Non-local spin transport with two coupled channels: Manifestation of the inter-channel tunneling in the shapes of the Hanle curves

Dynamics of charge-density fluctuations in a system of two tunnel-coupled channels contains two diffusion modes with dispersion $i\omega=Dq^2$ and $i\omega =Dq^2+\frac{2}{\tau_t}$, where $D$ is the diffusion coefficient and $\tau_t$ is the tunneling time between the channels. The dispersion of corresponding spin-density modes depends on magnetic field as a result of spin precession with Larmour frequency, $\omega_L$. The presence of two modes affects the shape of the Hanle curve, describing the non-local resistance between the injector and the detector.

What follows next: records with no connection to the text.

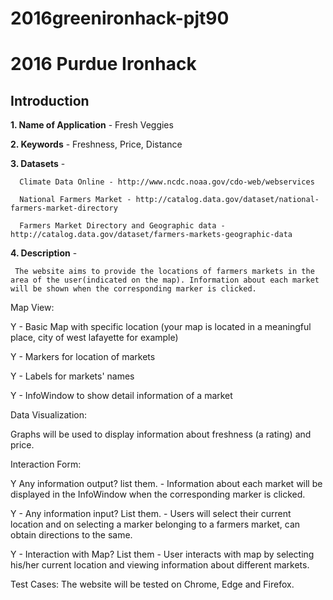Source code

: # 2016greenironhack-pjt90

# 2016 Purdue Ironhack
## Introduction

**1. Name of Application** - Fresh Veggies

**2. Keywords** - Freshness, Price, Distance

**3. Datasets** - 
      
      Climate Data Online - http://www.ncdc.noaa.gov/cdo-web/webservices
      
      National Farmers Market - http://catalog.data.gov/dataset/national-farmers-market-directory
      
      Farmers Market Directory and Geographic data - http://catalog.data.gov/dataset/farmers-markets-geographic-data
      
**4. Description** - 

     The website aims to provide the locations of farmers markets in the area of the user(indicated on the map). Information about each market will be shown when the corresponding marker is clicked.
     
     

Map View:

Y - Basic Map with specific location (your map is located in a meaningful place, city of west lafayette for example)

Y - Markers for location of markets

Y - Labels for markets' names

Y - InfoWindow to show detail information of a market

Data Visualization:

Graphs will be used to display information about freshness (a rating) and price.


Interaction Form:

Y Any information output? list them. - Information about each market will be displayed in the InfoWindow when the corresponding marker is clicked.


Y - Any information input? List them. - Users will select their current location and on selecting a marker belonging to a farmers market, can obtain directions to the same.

Y - Interaction with Map? List them - User interacts with map by selecting his/her current location and viewing information about different markets.


Test Cases: The website will be tested on Chrome, Edge and Firefox.


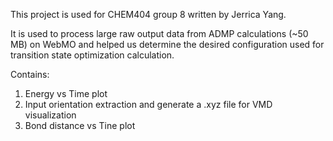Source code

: This project is used for CHEM404 group 8 written by Jerrica Yang.

It is used to process large raw output data from ADMP calculations (~50 MB) on WebMO and helped us determine the desired configuration used for transition state optimization calculation.

Contains:
1) Energy vs Time plot
2) Input orientation extraction and generate a .xyz file for VMD visualization
3) Bond distance vs Tine plot
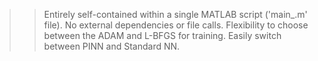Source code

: >> Entirely self-contained within a single MATLAB script ('main_.m' file). 
>> No external dependencies or file calls. 
>> Flexibility to choose between the ADAM and L-BFGS for training.
>> Easily switch between PINN and Standard NN.
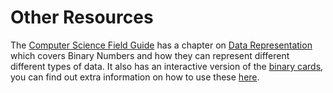 # Other Resources


The [Computer Science Field Guide](http://csfieldguide.org.nz/) has a chapter on [Data Representation](http://csfieldguide.org.nz/en/chapters/data-representation.html) which covers Binary Numbers and how they can represent different different types of data.
It also has an interactive version of the [binary cards](http://csfieldguide.org.nz/en/interactives/binary-cards/index.html?digits=4&start=WWWW), you can find out extra information on how to use these [here](https://github.com/uccser/cs-field-guide/tree/develop/interactives/binary-cards).
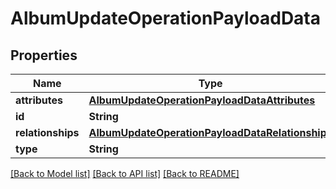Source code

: # AlbumUpdateOperationPayloadData

## Properties
Name | Type | Description | Notes
------------ | ------------- | ------------- | -------------
**attributes** | [**AlbumUpdateOperationPayloadDataAttributes**](AlbumUpdateOperationPayloadDataAttributes.md) |  | [optional] 
**id** | **String** |  | 
**relationships** | [**AlbumUpdateOperationPayloadDataRelationships**](AlbumUpdateOperationPayloadDataRelationships.md) |  | [optional] 
**type** | **String** |  | 

[[Back to Model list]](../README.md#documentation-for-models) [[Back to API list]](../README.md#documentation-for-api-endpoints) [[Back to README]](../README.md)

We calculate the shapes, $R_{11}(\omega_L)$ and $R_{12}(\omega_L)$, of the Hanle curves, for geometries in which detector is located, respectively, in the same and in the different channel than the detector. We demonstrate that the relative shapes of $R_{11}(\omega_L)$ and $R_{12}(\omega_L)$ depend on the ratio $\tau_t/\tau_s$, where $\tau_s$ is the spin-diffusion time. If the coupling between the channels is local, i.e. only at the point $x=0$, then the difference of the shapes of $R_{11}(\omega_L)$ and $R_{12}(\omega_L)$ curves reflects the difference in statistics of diffusive trajectories which ``switch" or do not switch near $x=0$.